(Stored data entries)
+ + + + +

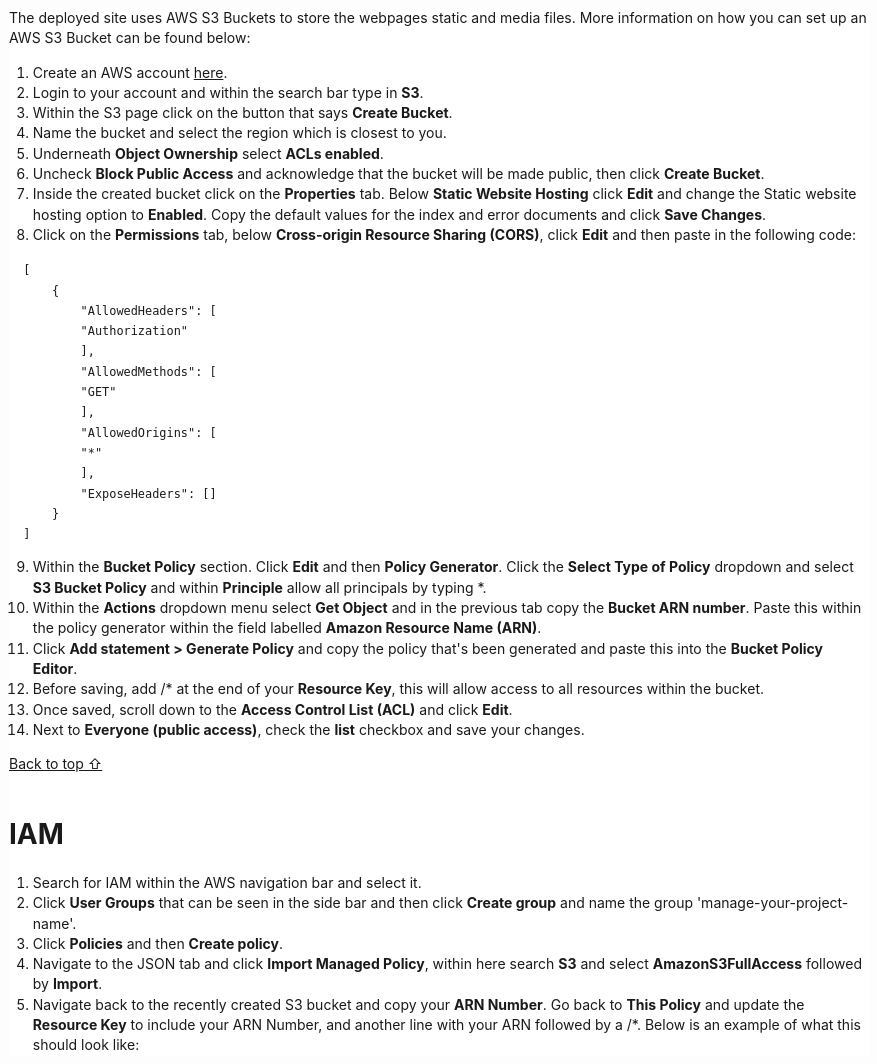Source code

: The deployed site uses AWS S3 Buckets to store the webpages static and media files. More information on how you can set up an AWS S3 Bucket can be found below:

1. Create an AWS account [here](https://portal.aws.amazon.com/billing/signup#/start/email).
2. Login to your account and within the search bar type in **S3**.
3. Within the S3 page click on the button that says **Create Bucket**.
4. Name the bucket and select the region which is closest to you.
5. Underneath **Object Ownership** select **ACLs enabled**.
6. Uncheck **Block Public Access** and acknowledge that the bucket will be made public, then click **Create Bucket**.
7. Inside the created bucket click on the **Properties** tab. Below **Static Website Hosting** click **Edit** and change the Static website hosting option to **Enabled**. Copy the default values for the index and error documents and click **Save Changes**.
8. Click on the **Permissions** tab, below **Cross-origin Resource Sharing (CORS)**, click **Edit** and then paste in the following code:

  ```
    [
        {
            "AllowedHeaders": [
            "Authorization"
            ],
            "AllowedMethods": [
            "GET"
            ],
            "AllowedOrigins": [
            "*"
            ],
            "ExposeHeaders": []
        }
    ]
  ```

9. Within the **Bucket Policy** section. Click **Edit** and then **Policy Generator**. Click the **Select Type of Policy** dropdown and select **S3 Bucket Policy** and within **Principle** allow all principals by typing *.
10. Within the **Actions** dropdown menu select **Get Object** and in the previous tab copy the **Bucket ARN number**. Paste this within the policy generator within the field labelled **Amazon Resource Name (ARN)**.
11. Click **Add statement > Generate Policy** and copy the policy that's been generated and paste this into the **Bucket Policy Editor**.
12. Before saving, add /* at the end of your **Resource Key**, this will allow access to all resources within the bucket.
13. Once saved, scroll down to the **Access Control List (ACL)** and click **Edit**.
14. Next to **Everyone (public access)**, check the **list** checkbox and save your changes.

[Back to top ⇧](#ginamore)

# IAM

1. Search for IAM within the AWS navigation bar and select it.
2. Click **User Groups** that can be seen in the side bar and then click **Create group** and name the group 'manage-your-project-name'.
3. Click **Policies** and then **Create policy**.
4. Navigate to the JSON tab and click **Import Managed Policy**, within here search **S3** and select **AmazonS3FullAccess** followed by **Import**.
5. Navigate back to the recently created S3 bucket and copy your **ARN Number**. Go back to **This Policy** and update the **Resource Key** to include your ARN Number, and another line with your ARN followed by a /*. Below is an example of what this should look like:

+ + + + +

Required work
Working from the records above, write out verbatim only the lines from the line containing "2. Click **User" through the line containing "4. Navigate to".

Answer to the problem
2. Click **User Groups** that can be seen in the side bar and then click **Create group** and name the group 'manage-your-project-name'.
3. Click **Policies** and then **Create policy**.
4. Navigate to the JSON tab and click **Import Managed Policy**, within here search **S3** and select **AmazonS3FullAccess** followed by **Import**.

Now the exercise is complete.